Exercise instructions »
For every line in the records below that contains the word "United", add one to a count, and report only that count.
▬▬▬▬▬▬
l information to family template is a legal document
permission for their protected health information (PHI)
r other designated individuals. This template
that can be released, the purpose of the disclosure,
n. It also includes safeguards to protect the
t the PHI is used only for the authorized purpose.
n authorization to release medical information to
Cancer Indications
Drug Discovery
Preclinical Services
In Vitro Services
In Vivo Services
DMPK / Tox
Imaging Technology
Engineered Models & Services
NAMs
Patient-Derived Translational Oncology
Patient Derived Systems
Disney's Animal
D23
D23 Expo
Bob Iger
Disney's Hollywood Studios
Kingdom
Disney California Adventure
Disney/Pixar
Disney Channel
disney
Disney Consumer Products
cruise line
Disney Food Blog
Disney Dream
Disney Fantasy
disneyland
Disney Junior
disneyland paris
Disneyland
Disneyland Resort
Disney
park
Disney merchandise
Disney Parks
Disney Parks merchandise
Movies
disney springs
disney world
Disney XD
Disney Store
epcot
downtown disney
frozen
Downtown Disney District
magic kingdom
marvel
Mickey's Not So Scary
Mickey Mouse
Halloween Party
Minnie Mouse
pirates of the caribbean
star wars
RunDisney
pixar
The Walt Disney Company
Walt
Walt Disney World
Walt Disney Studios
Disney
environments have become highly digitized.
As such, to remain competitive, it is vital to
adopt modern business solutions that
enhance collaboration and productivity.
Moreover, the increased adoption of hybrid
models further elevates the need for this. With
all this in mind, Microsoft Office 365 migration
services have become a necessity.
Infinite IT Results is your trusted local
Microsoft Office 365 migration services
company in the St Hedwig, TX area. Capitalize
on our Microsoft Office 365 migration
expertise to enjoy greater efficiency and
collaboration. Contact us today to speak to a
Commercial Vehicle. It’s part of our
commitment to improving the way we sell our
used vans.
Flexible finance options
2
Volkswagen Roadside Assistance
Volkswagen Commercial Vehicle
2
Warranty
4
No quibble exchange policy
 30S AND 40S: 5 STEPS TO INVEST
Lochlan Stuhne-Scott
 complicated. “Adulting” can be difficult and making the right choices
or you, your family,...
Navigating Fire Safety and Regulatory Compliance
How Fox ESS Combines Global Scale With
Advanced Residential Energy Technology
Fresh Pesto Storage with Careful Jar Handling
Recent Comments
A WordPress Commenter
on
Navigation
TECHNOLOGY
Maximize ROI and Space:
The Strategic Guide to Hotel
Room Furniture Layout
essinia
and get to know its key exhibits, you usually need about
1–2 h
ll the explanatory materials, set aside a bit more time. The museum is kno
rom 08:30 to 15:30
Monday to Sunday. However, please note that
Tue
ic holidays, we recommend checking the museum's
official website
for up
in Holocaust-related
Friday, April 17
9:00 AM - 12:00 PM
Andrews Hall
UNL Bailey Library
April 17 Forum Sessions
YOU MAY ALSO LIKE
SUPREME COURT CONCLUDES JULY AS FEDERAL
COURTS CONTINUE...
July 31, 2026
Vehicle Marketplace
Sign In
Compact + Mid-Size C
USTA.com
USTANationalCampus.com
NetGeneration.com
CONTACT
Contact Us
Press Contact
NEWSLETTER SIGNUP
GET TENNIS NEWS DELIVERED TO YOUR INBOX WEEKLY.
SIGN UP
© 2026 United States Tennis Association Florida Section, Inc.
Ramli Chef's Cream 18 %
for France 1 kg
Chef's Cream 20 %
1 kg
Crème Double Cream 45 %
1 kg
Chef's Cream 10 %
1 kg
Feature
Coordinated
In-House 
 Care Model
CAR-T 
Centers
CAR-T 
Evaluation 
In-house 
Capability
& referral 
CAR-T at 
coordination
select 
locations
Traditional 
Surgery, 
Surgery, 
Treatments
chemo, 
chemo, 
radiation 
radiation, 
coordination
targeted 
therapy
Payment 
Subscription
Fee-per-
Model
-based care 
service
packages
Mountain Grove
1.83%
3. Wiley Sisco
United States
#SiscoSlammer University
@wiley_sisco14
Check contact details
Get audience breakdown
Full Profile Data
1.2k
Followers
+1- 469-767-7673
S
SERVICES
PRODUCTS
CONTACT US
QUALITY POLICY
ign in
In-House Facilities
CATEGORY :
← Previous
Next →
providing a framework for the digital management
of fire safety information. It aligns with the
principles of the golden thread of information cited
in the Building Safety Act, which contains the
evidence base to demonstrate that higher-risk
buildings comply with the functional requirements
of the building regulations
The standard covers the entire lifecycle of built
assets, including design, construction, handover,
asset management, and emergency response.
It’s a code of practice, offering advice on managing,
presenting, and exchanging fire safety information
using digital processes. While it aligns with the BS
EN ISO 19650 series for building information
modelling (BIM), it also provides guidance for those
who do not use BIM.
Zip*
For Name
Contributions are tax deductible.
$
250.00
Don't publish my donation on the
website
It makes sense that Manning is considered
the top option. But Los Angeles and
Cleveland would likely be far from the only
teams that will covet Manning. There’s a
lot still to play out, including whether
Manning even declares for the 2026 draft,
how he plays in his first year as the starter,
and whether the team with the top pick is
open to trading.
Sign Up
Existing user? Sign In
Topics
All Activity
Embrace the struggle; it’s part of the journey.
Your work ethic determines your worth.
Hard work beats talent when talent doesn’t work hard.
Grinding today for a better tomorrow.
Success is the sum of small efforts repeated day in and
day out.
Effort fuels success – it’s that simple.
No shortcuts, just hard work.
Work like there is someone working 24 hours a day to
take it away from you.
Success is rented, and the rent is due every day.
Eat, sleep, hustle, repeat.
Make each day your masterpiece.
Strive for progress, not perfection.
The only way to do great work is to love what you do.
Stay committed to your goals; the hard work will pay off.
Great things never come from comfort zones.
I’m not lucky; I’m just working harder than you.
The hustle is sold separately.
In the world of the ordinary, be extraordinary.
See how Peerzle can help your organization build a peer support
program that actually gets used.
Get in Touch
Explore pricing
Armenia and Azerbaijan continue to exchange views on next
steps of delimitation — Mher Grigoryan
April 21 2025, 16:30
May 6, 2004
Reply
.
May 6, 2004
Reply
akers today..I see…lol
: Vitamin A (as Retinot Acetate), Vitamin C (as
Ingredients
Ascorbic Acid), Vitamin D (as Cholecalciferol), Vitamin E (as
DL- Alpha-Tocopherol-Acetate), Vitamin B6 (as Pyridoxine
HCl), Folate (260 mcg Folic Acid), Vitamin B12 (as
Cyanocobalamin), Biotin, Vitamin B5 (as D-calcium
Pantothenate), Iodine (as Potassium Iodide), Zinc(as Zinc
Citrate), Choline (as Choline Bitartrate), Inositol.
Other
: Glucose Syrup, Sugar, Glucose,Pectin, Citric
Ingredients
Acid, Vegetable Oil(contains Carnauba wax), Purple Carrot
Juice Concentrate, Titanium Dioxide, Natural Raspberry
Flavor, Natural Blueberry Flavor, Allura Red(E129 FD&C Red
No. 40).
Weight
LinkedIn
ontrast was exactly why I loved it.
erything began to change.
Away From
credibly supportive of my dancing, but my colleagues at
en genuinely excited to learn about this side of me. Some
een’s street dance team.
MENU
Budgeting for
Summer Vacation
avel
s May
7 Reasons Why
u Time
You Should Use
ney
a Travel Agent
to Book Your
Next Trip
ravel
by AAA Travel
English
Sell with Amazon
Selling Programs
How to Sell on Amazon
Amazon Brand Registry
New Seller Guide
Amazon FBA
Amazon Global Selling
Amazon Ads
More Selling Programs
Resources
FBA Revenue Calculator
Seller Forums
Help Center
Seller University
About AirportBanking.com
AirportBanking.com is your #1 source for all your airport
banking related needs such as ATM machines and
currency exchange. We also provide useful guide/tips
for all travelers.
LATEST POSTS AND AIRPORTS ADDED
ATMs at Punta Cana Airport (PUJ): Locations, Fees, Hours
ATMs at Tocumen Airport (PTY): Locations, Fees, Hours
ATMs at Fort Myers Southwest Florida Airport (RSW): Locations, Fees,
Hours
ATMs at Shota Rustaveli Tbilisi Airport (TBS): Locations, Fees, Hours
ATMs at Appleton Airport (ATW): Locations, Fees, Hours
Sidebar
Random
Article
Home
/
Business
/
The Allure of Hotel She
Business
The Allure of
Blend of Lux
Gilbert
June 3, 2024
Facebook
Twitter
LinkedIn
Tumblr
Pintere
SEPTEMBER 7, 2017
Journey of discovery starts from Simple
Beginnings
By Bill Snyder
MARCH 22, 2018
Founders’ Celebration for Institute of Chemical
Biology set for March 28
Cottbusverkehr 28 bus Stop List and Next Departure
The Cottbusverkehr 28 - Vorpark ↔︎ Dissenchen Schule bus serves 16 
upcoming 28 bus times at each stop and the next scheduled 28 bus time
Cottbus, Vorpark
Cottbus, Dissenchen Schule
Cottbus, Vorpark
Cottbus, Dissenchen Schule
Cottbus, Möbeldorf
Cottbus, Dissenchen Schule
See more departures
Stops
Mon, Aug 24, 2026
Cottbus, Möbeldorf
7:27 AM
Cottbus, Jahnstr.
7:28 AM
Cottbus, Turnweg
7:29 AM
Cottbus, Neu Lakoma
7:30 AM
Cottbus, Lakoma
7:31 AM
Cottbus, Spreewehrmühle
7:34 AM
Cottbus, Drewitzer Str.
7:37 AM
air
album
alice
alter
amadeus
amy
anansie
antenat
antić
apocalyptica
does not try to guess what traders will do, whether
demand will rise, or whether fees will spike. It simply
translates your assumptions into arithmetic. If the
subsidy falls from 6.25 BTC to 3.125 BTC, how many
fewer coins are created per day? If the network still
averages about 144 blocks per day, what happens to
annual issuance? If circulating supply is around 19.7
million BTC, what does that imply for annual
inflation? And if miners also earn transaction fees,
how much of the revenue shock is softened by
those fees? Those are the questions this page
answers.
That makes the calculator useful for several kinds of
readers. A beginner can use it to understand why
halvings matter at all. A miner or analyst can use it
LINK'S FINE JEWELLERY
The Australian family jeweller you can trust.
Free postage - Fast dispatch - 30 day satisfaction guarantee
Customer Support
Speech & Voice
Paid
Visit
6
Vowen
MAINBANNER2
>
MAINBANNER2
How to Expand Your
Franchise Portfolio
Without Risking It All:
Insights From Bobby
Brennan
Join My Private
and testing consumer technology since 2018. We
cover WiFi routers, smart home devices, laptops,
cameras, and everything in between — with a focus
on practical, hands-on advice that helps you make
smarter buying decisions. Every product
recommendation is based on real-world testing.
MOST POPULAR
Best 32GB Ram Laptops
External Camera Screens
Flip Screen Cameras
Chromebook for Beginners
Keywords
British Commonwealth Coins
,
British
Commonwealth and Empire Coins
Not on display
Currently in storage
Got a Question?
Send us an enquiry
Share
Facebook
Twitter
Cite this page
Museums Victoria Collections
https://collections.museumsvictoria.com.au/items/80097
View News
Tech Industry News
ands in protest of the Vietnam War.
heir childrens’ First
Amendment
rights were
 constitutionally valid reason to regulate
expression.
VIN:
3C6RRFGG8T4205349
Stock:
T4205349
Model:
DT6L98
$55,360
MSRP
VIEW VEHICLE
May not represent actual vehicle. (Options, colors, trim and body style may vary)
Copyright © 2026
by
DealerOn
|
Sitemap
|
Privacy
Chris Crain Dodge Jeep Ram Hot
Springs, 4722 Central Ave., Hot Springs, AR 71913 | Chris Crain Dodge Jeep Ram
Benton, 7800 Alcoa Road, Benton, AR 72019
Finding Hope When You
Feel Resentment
▬▬▬▬▬▬
Task solution »
2